• _What the exercise asks_: The answer must consist solely of the lines below starting at the one containing "index mcp: (939, 1341)" and ending at the one containing "wrist: (552, 318)", repeated exactly, with both ends included and all pictures omitted.

• _Source records_:

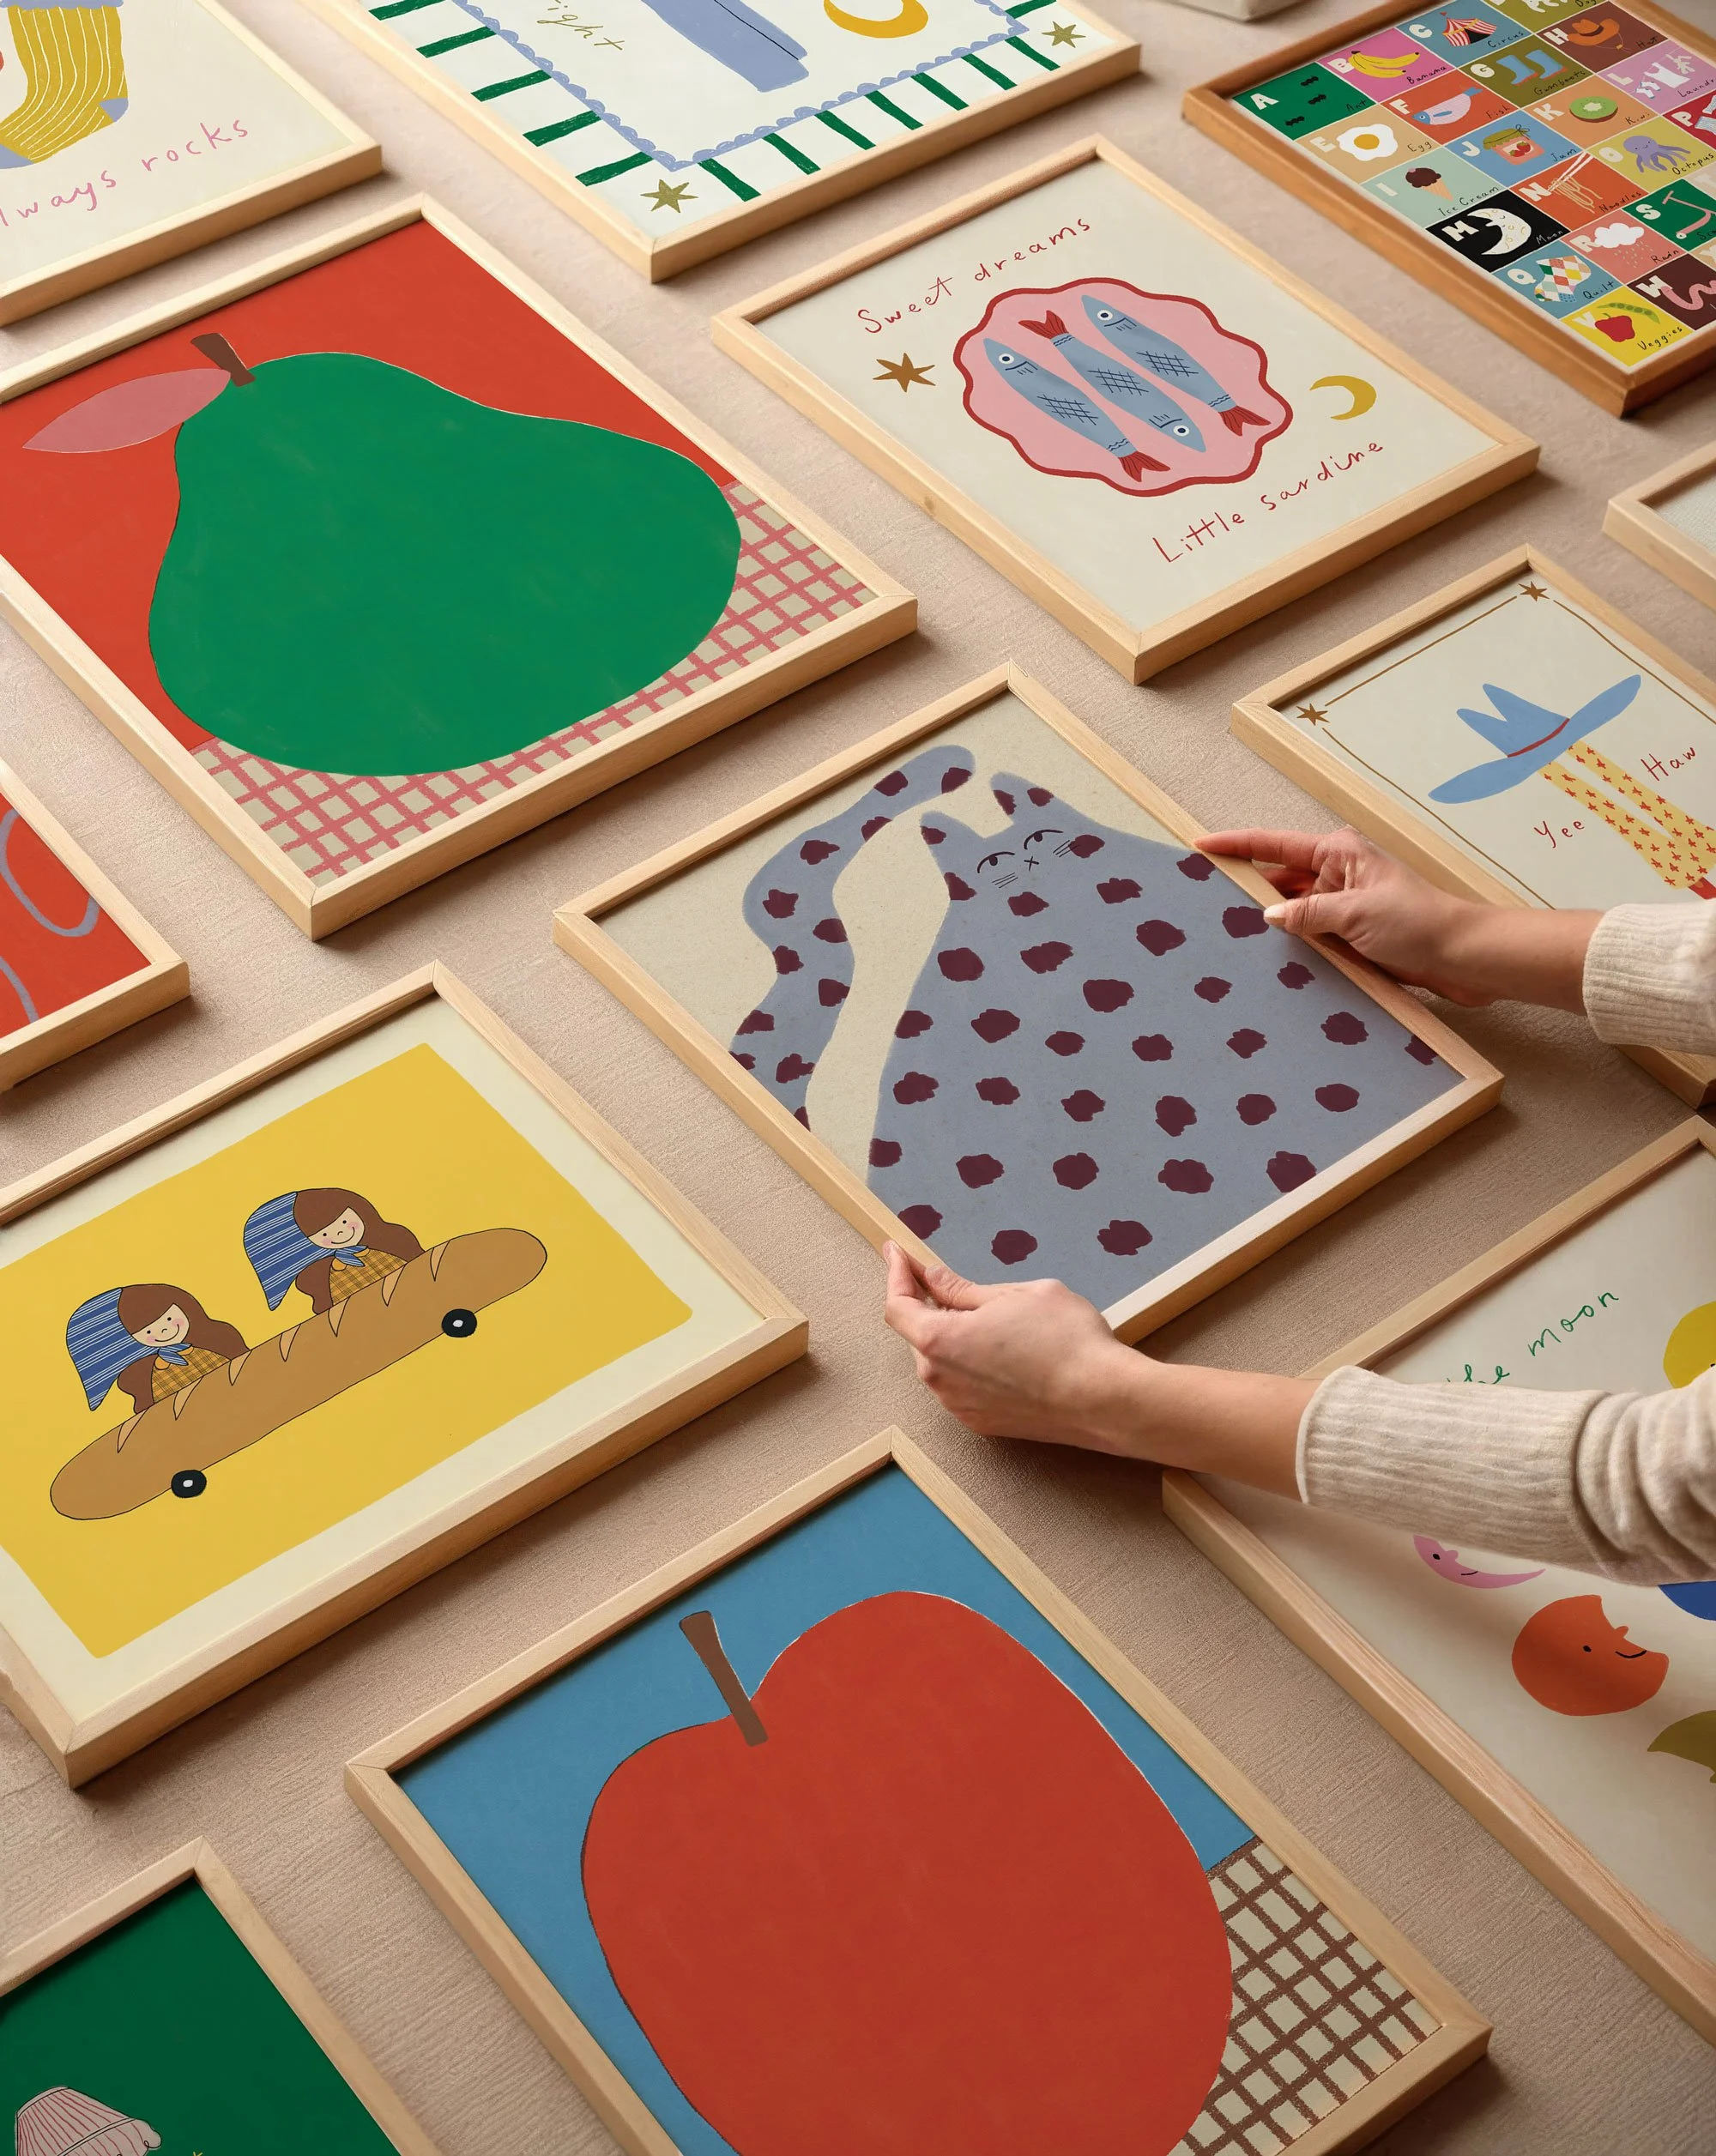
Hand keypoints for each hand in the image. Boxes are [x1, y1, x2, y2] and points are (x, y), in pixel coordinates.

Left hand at [882, 1243, 1142, 1450]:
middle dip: (928, 1306)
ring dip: (952, 1337)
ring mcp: (960, 1407)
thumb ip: (964, 1290)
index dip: (896, 1276)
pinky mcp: (983, 1424)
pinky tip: (1002, 1351)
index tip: (896, 1253)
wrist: (1103, 1399)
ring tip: (988, 1317)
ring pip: (941, 1363)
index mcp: (939, 1341)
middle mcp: (940, 1380)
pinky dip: (969, 1364)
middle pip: (919, 1336)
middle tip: (948, 1280)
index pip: (898, 1306)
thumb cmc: (1064, 1338)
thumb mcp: (1014, 1295)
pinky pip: (962, 1386)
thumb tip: (932, 1278)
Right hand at [1199, 825, 1490, 1002]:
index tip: (1201, 848)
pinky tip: (1269, 962)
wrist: (1463, 956)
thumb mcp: (1355, 914)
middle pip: (1278, 880)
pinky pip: (1310, 938)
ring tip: (1229, 940)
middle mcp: (1337, 875)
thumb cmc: (1418, 923)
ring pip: (1292, 913)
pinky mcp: (1351, 935)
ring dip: (1271, 927)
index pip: (1274, 845)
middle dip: (1247, 893)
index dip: (1236, 846)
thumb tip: (1269, 915)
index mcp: (1338, 853)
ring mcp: (1343, 906)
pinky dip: (1293, 948)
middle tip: (1205, 906)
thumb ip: (1307, 914)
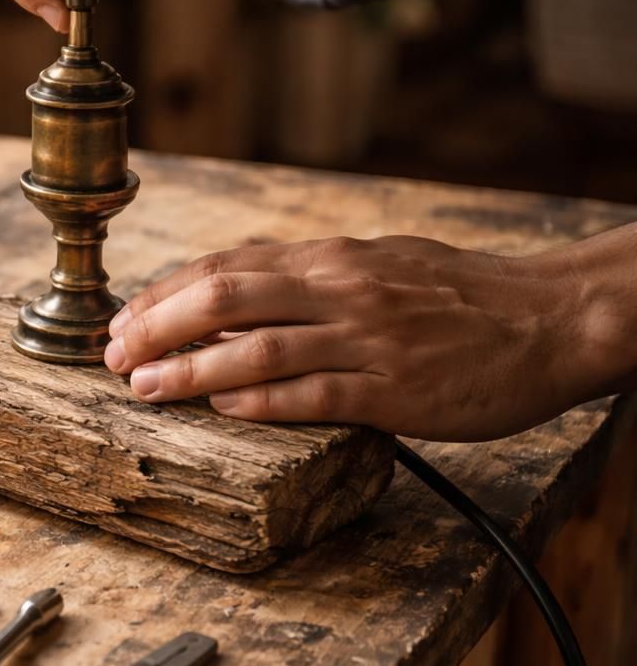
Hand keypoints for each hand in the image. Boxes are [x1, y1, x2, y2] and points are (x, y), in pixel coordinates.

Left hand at [102, 235, 608, 440]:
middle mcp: (341, 289)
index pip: (228, 266)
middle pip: (225, 297)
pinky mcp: (394, 389)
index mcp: (332, 258)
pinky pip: (312, 394)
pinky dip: (259, 400)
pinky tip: (221, 408)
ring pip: (257, 347)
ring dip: (190, 368)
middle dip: (157, 326)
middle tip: (112, 353)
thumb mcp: (379, 262)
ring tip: (144, 386)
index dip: (166, 293)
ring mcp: (367, 338)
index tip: (123, 317)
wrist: (552, 318)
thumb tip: (239, 287)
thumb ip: (311, 276)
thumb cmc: (461, 294)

• _Exercise output_:
index mcp: (939, 1341)
middle mcp: (940, 1380)
pinky dip: (969, 1364)
middle pip: (919, 1336)
middle tip: (948, 1280)
index pip: (898, 1306)
thumb cmc: (1064, 1338)
thumb mcp: (1014, 1295)
pinky pip: (962, 1386)
thumb tip: (932, 1278)
Right hand at [1199, 825, 1490, 1002]:
index tip: (1201, 848)
pinky tip: (1269, 962)
wrist: (1463, 956)
thumb mcp: (1355, 914)
middle pip: (1278, 880)
pinky pip: (1310, 938)
ring tip: (1229, 940)
middle mcp: (1337, 875)
thumb cmc: (1418, 923)
ring pip: (1292, 913)
pinky mcp: (1351, 935)
ring dip: (1271, 927)
index pip: (1274, 845)
middle dip: (1247, 893)
index dip: (1236, 846)
thumb tip: (1269, 915)
index mcp: (1338, 853)
ring mcp: (1343, 906)
pinky dip: (1293, 948)
middle tip: (1205, 906)
thumb ip: (1307, 914)
Hand keypoints for each hand in the image. Boxes are [x1, y1, x2, y2] and points are (x, y), in pixel coordinates.

Left hand at [102, 235, 608, 440]:
middle mcp: (341, 289)
index pip: (228, 266)
middle pip: (225, 297)
pinky mcp: (394, 389)
index mcp: (332, 258)
pinky pip: (312, 394)
pinky dip: (259, 400)
pinky tip: (221, 408)
ring pip: (257, 347)
ring dip: (190, 368)
middle dip: (157, 326)
middle tip: (112, 353)
thumb mcp: (379, 262)
ring tip: (144, 386)
index dip: (166, 293)
ring mcp: (367, 338)
index tip: (123, 317)
wrist: (552, 318)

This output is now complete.